I’ve heard many people refer to the Americans with Disabilities Act as the worst piece of legislation in US history, and stories like this one make it easy to agree:
Los Angeles’s streets are in notoriously bad shape. Fewer than two-thirds are considered in a state of good repair, according to the city’s Department of Public Works. Broken sidewalks have spawned years of costly litigation, and Los Angeles pays out millions of dollars each year to drivers whose cars are damaged by potholes.
Many cities would see this situation as a mandate for change. And Los Angeles has indeed made a change: last summer, the city quietly stopped repaving its streets. Not slowed. Not fell behind. Stopped completely.
The Bureau of Street Services (StreetsLA) has not repaved a single street since last June, and the city’s latest budget practically zeros out repaving for next fiscal year. StreetLA crews are still doing some road repairs, fixing potholes and patching problem areas. But the most basic form of urban maintenance — full street resurfacing — has all but disappeared in America’s second-largest city.
Why has Los Angeles stopped repaving its streets? The answer, it turns out, has to do with federal disability rules that, paradoxically, have made fixing roads legally riskier than letting them fall apart. Though well-intentioned, L.A.’s shift shows how such policies can unintentionally worsen urban quality of life.
The clearest explanation of the city’s shift comes from L.A.–based housing and transportation advocate Oren Hadar. Digging through budget documents and engineering classifications, Hadar explained in an essay from late last year that the city didn’t necessarily abandon street work so much as reclassify it out of existence.
The city seems to have invented a new category of repair specifically designed to avoid triggering costly federal accessibility mandates. Instead of repaving streets, StreetsLA now performs what it calls “large asphalt repairs”. As Hadar explained, these repairs address localized damage — areas larger than a pothole but smaller than full resurfacing. Essentially, the city repaves only part of a street rather than the entire width, as shown below.
A “large asphalt repair” on L.A.’s Century Boulevard. Courtesy: StreetsLA on X
But, as Hadar wrote, “the thing about large asphalt repair is that it’s … not a real thing. It appears to be a term made up by the city some time in the last year.”
Why invent a new classification? The reason lies in federal disability law. Under regulations implementing the Americans with Disabilities Act, when a city alters a street, it must also bring associated pedestrian infrastructure into compliance. That means installing ADA-compliant curb ramps at every intersection along the way.

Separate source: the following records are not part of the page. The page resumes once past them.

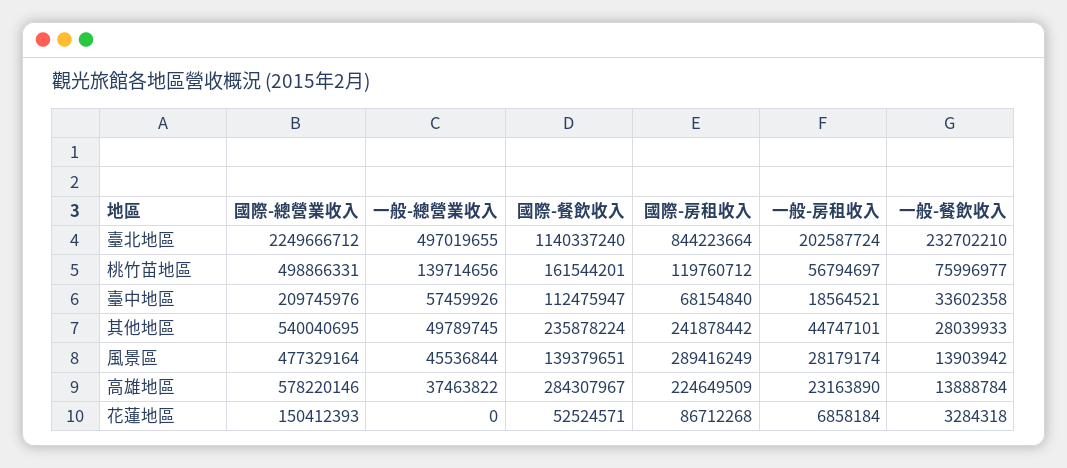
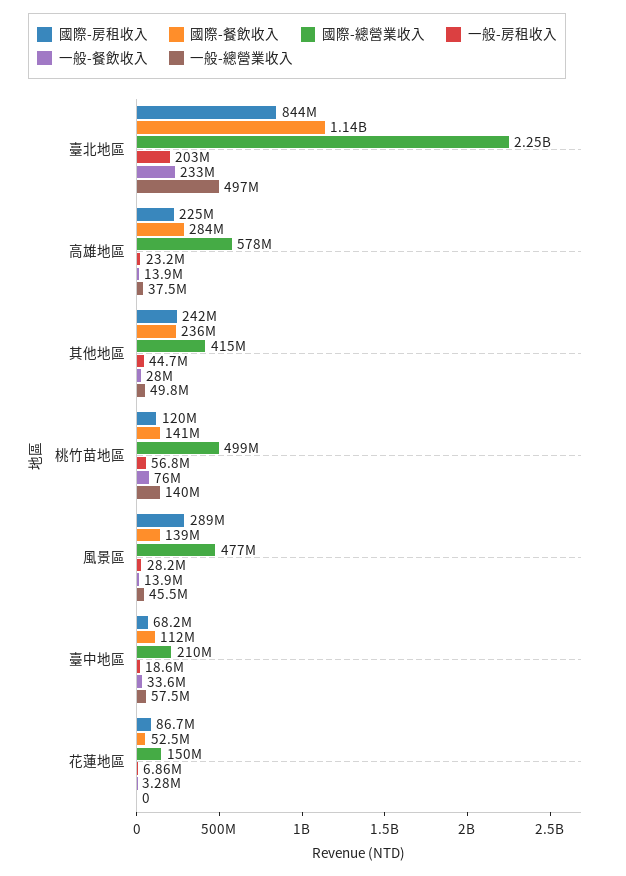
  {
    "國際-總營業收入": {
      "臺北地區": 2249666712,
      "桃竹苗地區": 498866331,
      "臺中地區": 209745976,
-     "其他地區": 540040695,
+     "其他地區": 415000000,
      "風景區": 477329164,
      "高雄地區": 578220146,
      "花蓮地區": 150412393
    },
    "一般-總營業收入": {
      "臺北地區": 497019655,
      "桃竹苗地區": 139714656,
      "臺中地區": 57459926,
      "其他地區": 49789745,
      "風景區": 45536844,
      "高雄地區": 37463822,
      "花蓮地區": 0
    },
    "國際-餐飲收入": {
      "臺北地區": 1140337240,
-     "桃竹苗地區": 161544201,
+     "桃竹苗地區": 141000000,
      "臺中地區": 112475947,
      "其他地區": 235878224,
      "風景區": 139379651,
      "高雄地區": 284307967,
      "花蓮地區": 52524571
    },
    "國際-房租收入": {
      "臺北地區": 844223664,
      "桃竹苗地區": 119760712,
      "臺中地區": 68154840,
      "其他地區": 241878442,
      "風景區": 289416249,
      "高雄地區": 224649509,
      "花蓮地區": 86712268
    },
    "一般-房租收入": {
      "臺北地區": 202587724,
      "桃竹苗地區": 56794697,
      "臺中地區": 18564521,
      "其他地區": 44747101,
      "風景區": 28179174,
      "高雄地區": 23163890,
      "花蓮地區": 6858184
    },
    "一般-餐飲收入": {
      "臺北地區": 232702210,
      "桃竹苗地區": 75996977,
      "臺中地區": 33602358,
      "其他地區": 28039933,
      "風景區": 13903942,
      "高雄地區": 13888784,
      "花蓮地區": 3284318
    }
  }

Repaving is considered an alteration that triggers these requirements. Maintenance activities, such as filling potholes or making minor repairs, are not. The city claims that large asphalt repairs are “pavement maintenance activity” and therefore do not require ADA upgrades.
That distinction carries enormous financial and logistical consequences. Hadar found that each curb ramp costs roughly $50,000, totaling about $200,000 per intersection. With roughly ten intersections per mile, curb ramps alone can add around $2 million per mile to the cost of repaving — a figure that often exceeds the cost of the asphalt itself. Design and construction typically take 9 to 12 months per ramp, and federal rules require the ramps to be completed by the time the street is resurfaced.